Although there are symptom-based Rome II diagnostic criteria for IBS and for the subgroups of IBS with diarrhea and IBS with constipation, the subgroup criteria are not evidence-based and were developed using expert opinion.

A study was performed to develop a symptom-based algorithm to classify patients with IBS into 3 subgroups: IBS with constipation, IBS with diarrhea, and IBS with alternating symptoms.[15] Similar to the methodology used in the previously mentioned IBS study assessing burden of illness,[8] clinical characteristics and gastrointestinal symptoms were gathered in an IBS patient population comprising members of the Intestinal Disease Foundation (n = 1340). Expert opinion was used to define symptom criteria for each subgroup. A hierarchical classification algorithm was developed based on the frequency of patients experiencing a combination of relevant gastrointestinal symptoms (diarrhea, constipation, and other Rome symptom criteria for IBS and functional constipation). The classification of patients with IBS by this algorithm was then compared with that determined by the Rome II criteria for subgroup classification. Of the 657 (49%) members who responded to the survey, 430 (65%) had IBS. The symptom-based algorithm classified 40% with IBS with diarrhea, 33% with IBS with constipation, and 12% with IBS alternating symptoms. Using the Rome II criteria, 31% had IBS with diarrhea, 10% had IBS with constipation, 41% had IBS with alternating symptoms, and 18% were unclassified.

The study authors concluded that the symptom-based algorithm was "more reflective" of the estimated prevalence of IBS subgroups in the general population. A few relevant points should be considered when interpreting these results: (1) the symptoms used in the algorithm consist of more constipation symptoms than diarrhea symptoms, and therefore may bias the classification towards IBS with constipation; (2) there are only symptom-based Rome II criteria for IBS with diarrhea and IBS with constipation, but not IBS with alternating symptoms; therefore, patients who do not meet criteria for IBS with diarrhea or IBS with constipation are in an intermediate group with no absolute criteria -- this may explain the significant number of unclassified IBS patients; and (3) the symptoms used to determine subgroups in the algorithm were based on expert opinion and were not evidence-based.

A study by Locke and colleagues[16] specifically addressed the symptom profile in a community population that self-reported having alternating constipation and diarrhea. Four thousand twenty-nine randomly selected households were sent gastrointestinal symptom questionnaires and 2718 respondents were eligible for the analysis; 9.2%, 2.5%, and 7.6% of respondents reported their usual bowel pattern as constipation, diarrhea, or alternating diarrhea and constipation, respectively. The respondents were not required to meet diagnostic criteria for IBS (ie, presence of chronic or recurrent abdominal pain or discomfort associated with altered bowel habits). In general, self-report of bowel pattern approximated symptom criteria. Eighty-three percent of individuals with self-reported constipation met constipation symptom criteria; 67% of individuals self-reporting diarrhea met criteria for diarrhea.
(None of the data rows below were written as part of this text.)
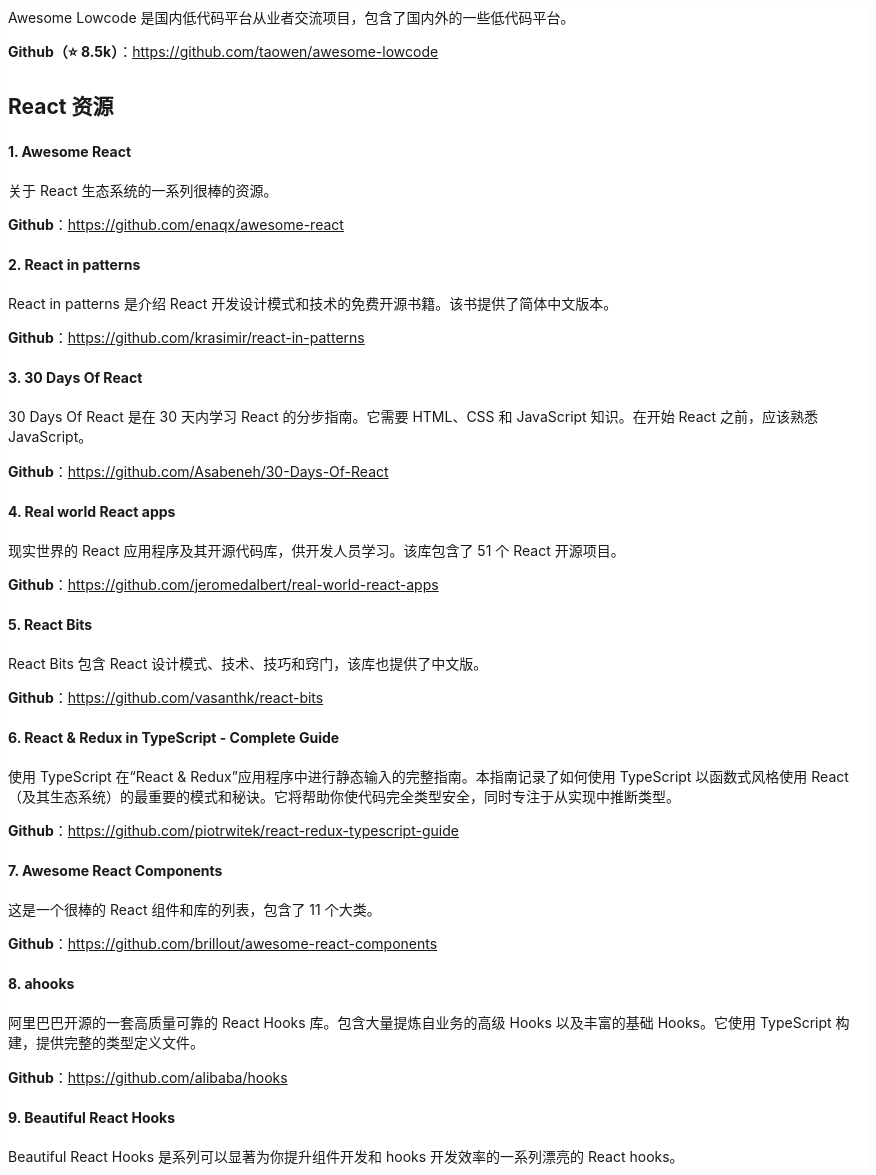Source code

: Awesome Lowcode 是国内低代码平台从业者交流项目，包含了国内外的一些低代码平台。

**Github（⭐️ 8.5k）**：https://github.com/taowen/awesome-lowcode

## React 资源

#### 1. **Awesome React**

关于 React 生态系统的一系列很棒的资源。

**Github**：https://github.com/enaqx/awesome-react

#### 2. React in patterns

React in patterns 是介绍 React 开发设计模式和技术的免费开源书籍。该书提供了简体中文版本。

**Github**：https://github.com/krasimir/react-in-patterns

#### 3. 30 Days Of React

30 Days Of React 是在 30 天内学习 React 的分步指南。它需要 HTML、CSS 和 JavaScript 知识。在开始 React 之前，应该熟悉 JavaScript。

**Github**：https://github.com/Asabeneh/30-Days-Of-React

#### 4. Real world React apps

现实世界的 React 应用程序及其开源代码库，供开发人员学习。该库包含了 51 个 React 开源项目。

**Github**：https://github.com/jeromedalbert/real-world-react-apps

#### 5. React Bits

React Bits 包含 React 设计模式、技术、技巧和窍门，该库也提供了中文版。

**Github**：https://github.com/vasanthk/react-bits

#### 6. React & Redux in TypeScript - Complete Guide

使用 TypeScript 在“React & Redux”应用程序中进行静态输入的完整指南。本指南记录了如何使用 TypeScript 以函数式风格使用 React（及其生态系统）的最重要的模式和秘诀。它将帮助你使代码完全类型安全，同时专注于从实现中推断类型。

**Github**：https://github.com/piotrwitek/react-redux-typescript-guide

#### 7. Awesome React Components

这是一个很棒的 React 组件和库的列表，包含了 11 个大类。

**Github**：https://github.com/brillout/awesome-react-components

#### 8. ahooks

阿里巴巴开源的一套高质量可靠的 React Hooks 库。包含大量提炼自业务的高级 Hooks 以及丰富的基础 Hooks。它使用 TypeScript 构建，提供完整的类型定义文件。

**Github**：https://github.com/alibaba/hooks

#### 9. Beautiful React Hooks

Beautiful React Hooks 是系列可以显著为你提升组件开发和 hooks 开发效率的一系列漂亮的 React hooks。
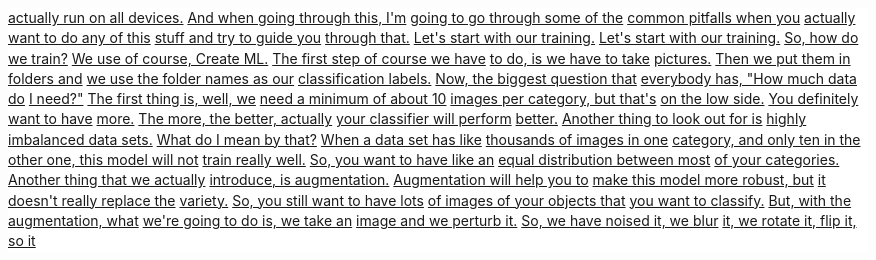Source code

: [actually run on all devices.](https://developer.apple.com/videos/wwdc2018/videos/play/wwdc2018/717/?time=107) [And when going through this, I'm](https://developer.apple.com/videos/wwdc2018/videos/play/wwdc2018/717/?time=110) [going to go through some of the](https://developer.apple.com/videos/wwdc2018/videos/play/wwdc2018/717/?time=112) [common pitfalls when you](https://developer.apple.com/videos/wwdc2018/videos/play/wwdc2018/717/?time=113) [actually want to do any of this](https://developer.apple.com/videos/wwdc2018/videos/play/wwdc2018/717/?time=114) [stuff and try to guide you](https://developer.apple.com/videos/wwdc2018/videos/play/wwdc2018/717/?time=115) [through that.](https://developer.apple.com/videos/wwdc2018/videos/play/wwdc2018/717/?time=117) [Let's start with our training.](https://developer.apple.com/videos/wwdc2018/videos/play/wwdc2018/717/?time=119) [Let's start with our training.](https://developer.apple.com/videos/wwdc2018/videos/play/wwdc2018/717/?time=119) [So, how do we train?](https://developer.apple.com/videos/wwdc2018/videos/play/wwdc2018/717/?time=123) [We use of course, Create ML.](https://developer.apple.com/videos/wwdc2018/videos/play/wwdc2018/717/?time=124) [The first step of course we have](https://developer.apple.com/videos/wwdc2018/videos/play/wwdc2018/717/?time=126) [to do, is we have to take](https://developer.apple.com/videos/wwdc2018/videos/play/wwdc2018/717/?time=128) [pictures.](https://developer.apple.com/videos/wwdc2018/videos/play/wwdc2018/717/?time=129) [Then we put them in folders and](https://developer.apple.com/videos/wwdc2018/videos/play/wwdc2018/717/?time=131) [we use the folder names as our](https://developer.apple.com/videos/wwdc2018/videos/play/wwdc2018/717/?time=133) [classification labels.](https://developer.apple.com/videos/wwdc2018/videos/play/wwdc2018/717/?time=135) [Now, the biggest question that](https://developer.apple.com/videos/wwdc2018/videos/play/wwdc2018/717/?time=138) [everybody has, "How much data do](https://developer.apple.com/videos/wwdc2018/videos/play/wwdc2018/717/?time=140) [I need?"](https://developer.apple.com/videos/wwdc2018/videos/play/wwdc2018/717/?time=142) [The first thing is, well, we](https://developer.apple.com/videos/wwdc2018/videos/play/wwdc2018/717/?time=143) [need a minimum of about 10](https://developer.apple.com/videos/wwdc2018/videos/play/wwdc2018/717/?time=145) [images per category, but that's](https://developer.apple.com/videos/wwdc2018/videos/play/wwdc2018/717/?time=148) [on the low side.](https://developer.apple.com/videos/wwdc2018/videos/play/wwdc2018/717/?time=151) [You definitely want to have](https://developer.apple.com/videos/wwdc2018/videos/play/wwdc2018/717/?time=152) [more.](https://developer.apple.com/videos/wwdc2018/videos/play/wwdc2018/717/?time=153) [The more, the better, actually](https://developer.apple.com/videos/wwdc2018/videos/play/wwdc2018/717/?time=153) [your classifier will perform](https://developer.apple.com/videos/wwdc2018/videos/play/wwdc2018/717/?time=154) [better.](https://developer.apple.com/videos/wwdc2018/videos/play/wwdc2018/717/?time=156) [Another thing to look out for is](https://developer.apple.com/videos/wwdc2018/videos/play/wwdc2018/717/?time=158) [highly imbalanced data sets.](https://developer.apple.com/videos/wwdc2018/videos/play/wwdc2018/717/?time=160) [What do I mean by that?](https://developer.apple.com/videos/wwdc2018/videos/play/wwdc2018/717/?time=161) [When a data set has like](https://developer.apple.com/videos/wwdc2018/videos/play/wwdc2018/717/?time=163) [thousands of images in one](https://developer.apple.com/videos/wwdc2018/videos/play/wwdc2018/717/?time=164) [category, and only ten in the](https://developer.apple.com/videos/wwdc2018/videos/play/wwdc2018/717/?time=165) [other one, this model will not](https://developer.apple.com/videos/wwdc2018/videos/play/wwdc2018/717/?time=166) [train really well.](https://developer.apple.com/videos/wwdc2018/videos/play/wwdc2018/717/?time=168) [So, you want to have like an](https://developer.apple.com/videos/wwdc2018/videos/play/wwdc2018/717/?time=169) [equal distribution between most](https://developer.apple.com/videos/wwdc2018/videos/play/wwdc2018/717/?time=170) [of your categories.](https://developer.apple.com/videos/wwdc2018/videos/play/wwdc2018/717/?time=172) [Another thing that we actually](https://developer.apple.com/videos/wwdc2018/videos/play/wwdc2018/717/?time=175) [introduce, is augmentation.](https://developer.apple.com/videos/wwdc2018/videos/play/wwdc2018/717/?time=177) [Augmentation will help you to](https://developer.apple.com/videos/wwdc2018/videos/play/wwdc2018/717/?time=180) [make this model more robust, but](https://developer.apple.com/videos/wwdc2018/videos/play/wwdc2018/717/?time=181) [it doesn't really replace the](https://developer.apple.com/videos/wwdc2018/videos/play/wwdc2018/717/?time=184) [variety.](https://developer.apple.com/videos/wwdc2018/videos/play/wwdc2018/717/?time=185) [So, you still want to have lots](https://developer.apple.com/videos/wwdc2018/videos/play/wwdc2018/717/?time=186) [of images of your objects that](https://developer.apple.com/videos/wwdc2018/videos/play/wwdc2018/717/?time=187) [you want to classify.](https://developer.apple.com/videos/wwdc2018/videos/play/wwdc2018/717/?time=189) [But, with the augmentation, what](https://developer.apple.com/videos/wwdc2018/videos/play/wwdc2018/717/?time=191) [we're going to do is, we take an](https://developer.apple.com/videos/wwdc2018/videos/play/wwdc2018/717/?time=192) [image and we perturb it.](https://developer.apple.com/videos/wwdc2018/videos/play/wwdc2018/717/?time=194) [So, we have noised it, we blur](https://developer.apple.com/videos/wwdc2018/videos/play/wwdc2018/717/?time=195) [it, we rotate it, flip it, so it](https://developer.apple.com/videos/wwdc2018/videos/play/wwdc2018/717/?time=197)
Among those individuals with alternating bowel habits (mean age 54 years, 63% women), 59% met symptom criteria for constipation, 35% met criteria for diarrhea, 20% met criteria for both, and 25% did not meet criteria for either. Predictive symptoms of alternators were incomplete evacuation and the presence of mucus.
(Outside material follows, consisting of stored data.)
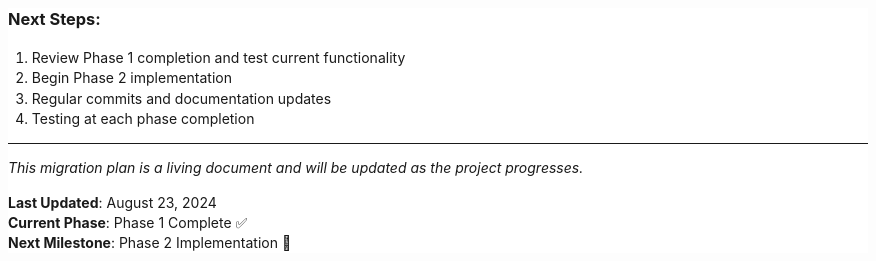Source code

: ### Next Steps:
1. Review Phase 1 completion and test current functionality
2. Begin Phase 2 implementation
3. Regular commits and documentation updates
4. Testing at each phase completion

---

*This migration plan is a living document and will be updated as the project progresses.*

**Last Updated**: August 23, 2024  
**Current Phase**: Phase 1 Complete ✅  
**Next Milestone**: Phase 2 Implementation 🎯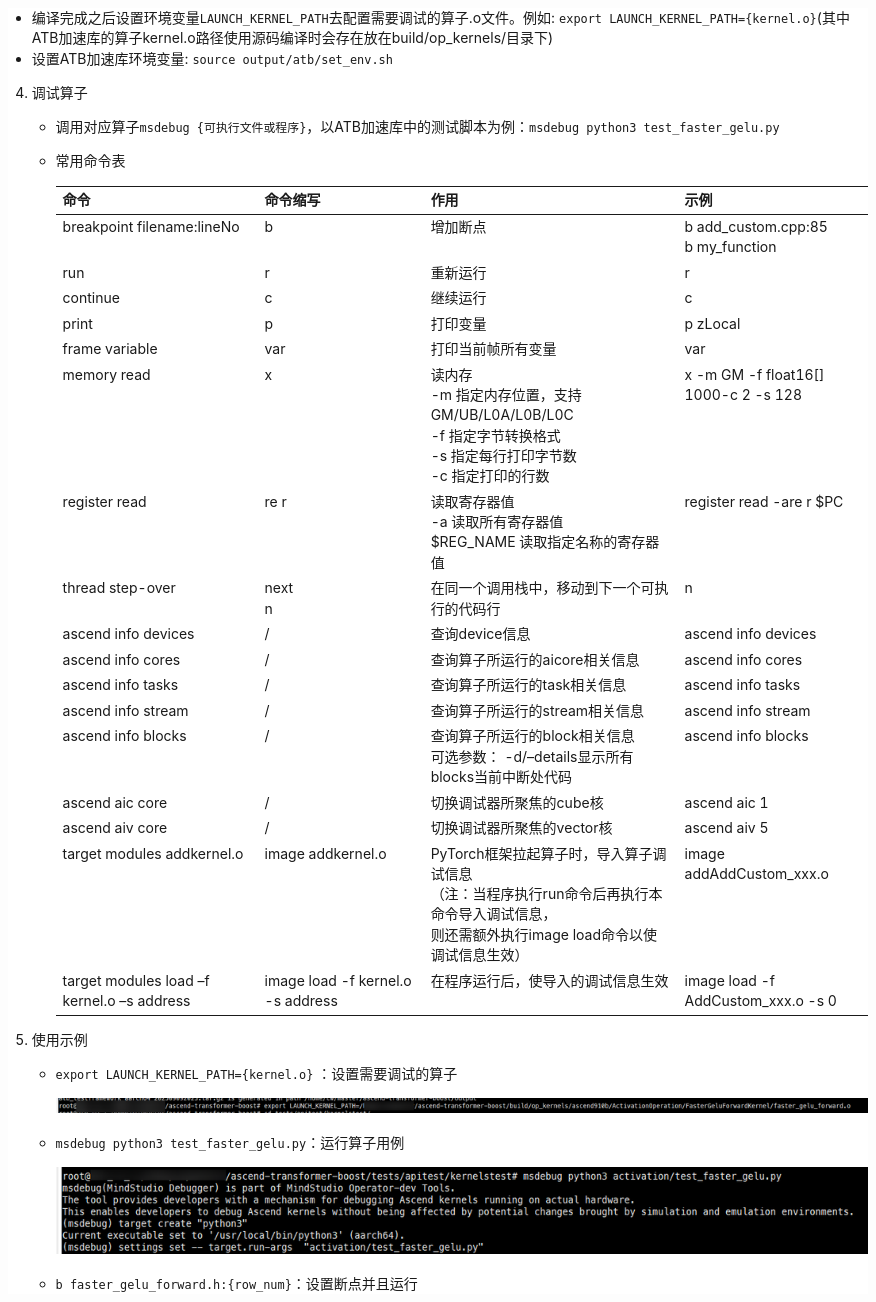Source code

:    * 编译完成之后设置环境变量`LAUNCH_KERNEL_PATH`去配置需要调试的算子.o文件。例如: `export LAUNCH_KERNEL_PATH={kernel.o}`(其中ATB加速库的算子kernel.o路径使用源码编译时会存在放在build/op_kernels/目录下)
   * 设置ATB加速库环境变量: `source output/atb/set_env.sh`

4. 调试算子
   
   * 调用对应算子`msdebug {可执行文件或程序}`，以ATB加速库中的测试脚本为例：`msdebug python3 test_faster_gelu.py`
   * 常用命令表
     
        | 命令                                       | 命令缩写                          | 作用                                                                                                                                              | 示例                                   |
        | ------------------------------------------ | --------------------------------- | ------------------------------------------------------------------------------------------------------------------------------------------------- | -------------------------------------- |
        | breakpoint filename:lineNo                 | b                                 | 增加断点                                                                                                                                          | b add\_custom.cpp:85<br>b my\_function |
        | run                                        | r                                 | 重新运行                                                                                                                                          | r                                      |
        | continue                                   | c                                 | 继续运行                                                                                                                                          | c                                      |
        | print                                      | p                                 | 打印变量                                                                                                                                          | p zLocal                               |
        | frame variable                             | var                               | 打印当前帧所有变量                                                                                                                                | var                                    |
        | memory read                                | x                                 | 读内存<br>-m 指定内存位置，支持GM/UB/L0A/L0B/L0C<br>-f 指定字节转换格式<br>-s 指定每行打印字节数<br>-c 指定打印的行数                   | x -m GM -f float16[] 1000-c 2 -s 128   |
        | register read                              | re r                              | 读取寄存器值<br>-a 读取所有寄存器值<br>\$REG\_NAME 读取指定名称的寄存器值                                                                         | register read -are r \$PC              |
        | thread step-over                           | next<br>n                         | 在同一个调用栈中，移动到下一个可执行的代码行                                                                                                      | n                                      |
        | ascend info devices                        | /                                 | 查询device信息                                                                                                                                    | ascend info devices                    |
        | ascend info cores                          | /                                 | 查询算子所运行的aicore相关信息                                                                                                                    | ascend info cores                      |
        | ascend info tasks                          | /                                 | 查询算子所运行的task相关信息                                                                                                                      | ascend info tasks                      |
        | ascend info stream                         | /                                 | 查询算子所运行的stream相关信息                                                                                                                    | ascend info stream                     |
        | ascend info blocks                         | /                                 | 查询算子所运行的block相关信息<br>可选参数： -d/–details显示所有blocks当前中断处代码                                                               | ascend info blocks                     |
        | ascend aic core                            | /                                 | 切换调试器所聚焦的cube核                                                                                                                          | ascend aic 1                           |
        | ascend aiv core                            | /                                 | 切换调试器所聚焦的vector核                                                                                                                        | ascend aiv 5                           |
        | target modules addkernel.o                 | image addkernel.o                 | PyTorch框架拉起算子时，导入算子调试信息 <br>（注：当程序执行run命令后再执行本命令导入调试信息，<br>则还需额外执行image load命令以使调试信息生效） | image addAddCustom\_xxx.o              |
        | target modules load –f kernel.o –s address | image load -f kernel.o -s address | 在程序运行后，使导入的调试信息生效                                                                                                                | image load -f AddCustom\_xxx.o -s 0    |
     
     
5. 使用示例
   
   * `export LAUNCH_KERNEL_PATH={kernel.o}` ：设置需要调试的算子
     
      ![image](images/msdebug_3.png)
   * `msdebug python3 test_faster_gelu.py`：运行算子用例
     
      ![image](images/msdebug_4.png)
   * `b faster_gelu_forward.h:{row_num}`：设置断点并且运行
Clearly, additional studies need to be performed to more accurately classify patients with IBS into bowel habit subgroups and characterize symptoms in patients with IBS with alternating symptoms (which is lacking in the literature). But first, it should be determined whether subclassifying IBS into these subgroups is even clinically relevant for patient care and research studies, given the fluctuation of IBS symptoms over time.